* **Requirement**: Read through the material below and copy each line in which the word "diagnosis" occurs.
[Exercise data Boundary: Start]
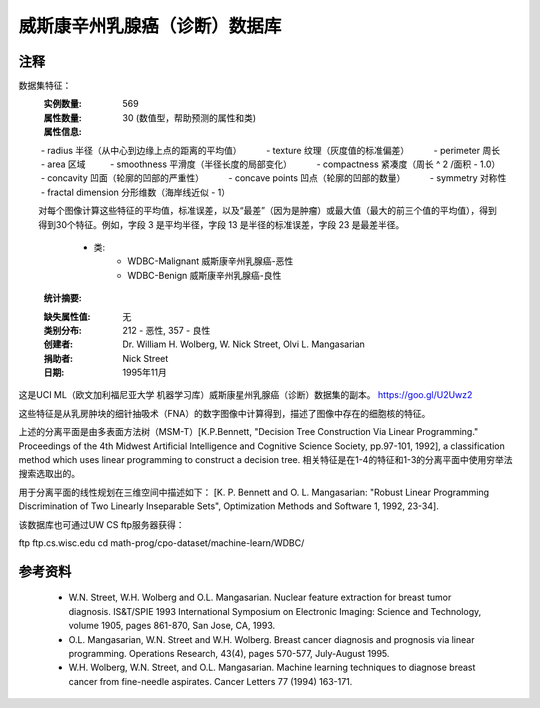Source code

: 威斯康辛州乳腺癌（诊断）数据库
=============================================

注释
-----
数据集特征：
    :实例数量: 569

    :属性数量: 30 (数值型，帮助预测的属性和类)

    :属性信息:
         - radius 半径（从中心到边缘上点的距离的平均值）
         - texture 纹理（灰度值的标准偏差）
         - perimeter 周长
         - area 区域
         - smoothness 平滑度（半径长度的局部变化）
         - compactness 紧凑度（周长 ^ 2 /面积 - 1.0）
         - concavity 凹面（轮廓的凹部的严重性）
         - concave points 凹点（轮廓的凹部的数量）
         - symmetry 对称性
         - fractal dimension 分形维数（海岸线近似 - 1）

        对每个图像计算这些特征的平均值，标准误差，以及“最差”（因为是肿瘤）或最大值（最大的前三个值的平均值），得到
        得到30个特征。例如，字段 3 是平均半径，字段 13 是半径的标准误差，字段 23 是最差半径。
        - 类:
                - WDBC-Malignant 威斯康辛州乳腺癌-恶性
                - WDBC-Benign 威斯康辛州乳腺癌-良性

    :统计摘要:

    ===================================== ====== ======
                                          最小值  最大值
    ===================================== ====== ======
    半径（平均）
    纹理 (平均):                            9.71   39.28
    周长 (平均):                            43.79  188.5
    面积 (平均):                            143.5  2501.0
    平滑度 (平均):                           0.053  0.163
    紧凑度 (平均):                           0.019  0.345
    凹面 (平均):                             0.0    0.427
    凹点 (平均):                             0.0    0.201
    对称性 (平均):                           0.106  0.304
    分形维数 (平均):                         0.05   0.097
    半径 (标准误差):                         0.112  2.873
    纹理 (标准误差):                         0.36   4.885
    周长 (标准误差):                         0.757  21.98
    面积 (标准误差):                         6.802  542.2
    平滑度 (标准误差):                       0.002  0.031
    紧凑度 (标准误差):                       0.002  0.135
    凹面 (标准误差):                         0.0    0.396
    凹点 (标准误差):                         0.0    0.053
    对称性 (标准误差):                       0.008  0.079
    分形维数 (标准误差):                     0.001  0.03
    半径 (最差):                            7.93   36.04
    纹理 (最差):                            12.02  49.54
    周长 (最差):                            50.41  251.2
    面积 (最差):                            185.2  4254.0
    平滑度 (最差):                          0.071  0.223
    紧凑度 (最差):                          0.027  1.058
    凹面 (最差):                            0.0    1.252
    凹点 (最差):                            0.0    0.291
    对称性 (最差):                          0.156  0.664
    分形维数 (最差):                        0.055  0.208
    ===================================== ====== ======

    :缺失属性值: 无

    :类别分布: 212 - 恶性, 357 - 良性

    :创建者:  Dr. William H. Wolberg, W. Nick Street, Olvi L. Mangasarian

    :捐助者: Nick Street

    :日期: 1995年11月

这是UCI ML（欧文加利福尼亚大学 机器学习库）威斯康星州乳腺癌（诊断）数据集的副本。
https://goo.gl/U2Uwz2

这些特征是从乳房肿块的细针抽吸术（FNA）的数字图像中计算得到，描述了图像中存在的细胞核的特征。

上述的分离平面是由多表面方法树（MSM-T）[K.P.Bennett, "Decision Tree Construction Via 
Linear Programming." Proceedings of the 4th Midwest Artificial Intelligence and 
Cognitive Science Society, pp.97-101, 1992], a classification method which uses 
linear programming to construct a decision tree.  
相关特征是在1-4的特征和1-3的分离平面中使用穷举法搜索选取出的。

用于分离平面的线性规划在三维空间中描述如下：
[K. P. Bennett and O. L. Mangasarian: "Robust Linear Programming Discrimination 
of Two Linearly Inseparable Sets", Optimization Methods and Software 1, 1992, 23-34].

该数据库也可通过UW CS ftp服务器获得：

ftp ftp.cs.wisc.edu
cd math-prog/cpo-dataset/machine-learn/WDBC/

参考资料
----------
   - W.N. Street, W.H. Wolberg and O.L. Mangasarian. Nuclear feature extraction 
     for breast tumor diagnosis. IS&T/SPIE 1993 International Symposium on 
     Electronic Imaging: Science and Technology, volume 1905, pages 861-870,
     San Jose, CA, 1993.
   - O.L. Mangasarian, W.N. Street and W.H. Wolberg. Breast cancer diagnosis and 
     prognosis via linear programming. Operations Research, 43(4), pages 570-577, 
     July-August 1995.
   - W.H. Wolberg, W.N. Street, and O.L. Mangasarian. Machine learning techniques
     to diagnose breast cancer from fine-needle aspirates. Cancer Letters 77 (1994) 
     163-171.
[Exercise data Boundary: End]
* **Completed exercise**:
     for breast tumor diagnosis. IS&T/SPIE 1993 International Symposium on 
   - O.L. Mangasarian, W.N. Street and W.H. Wolberg. Breast cancer diagnosis and 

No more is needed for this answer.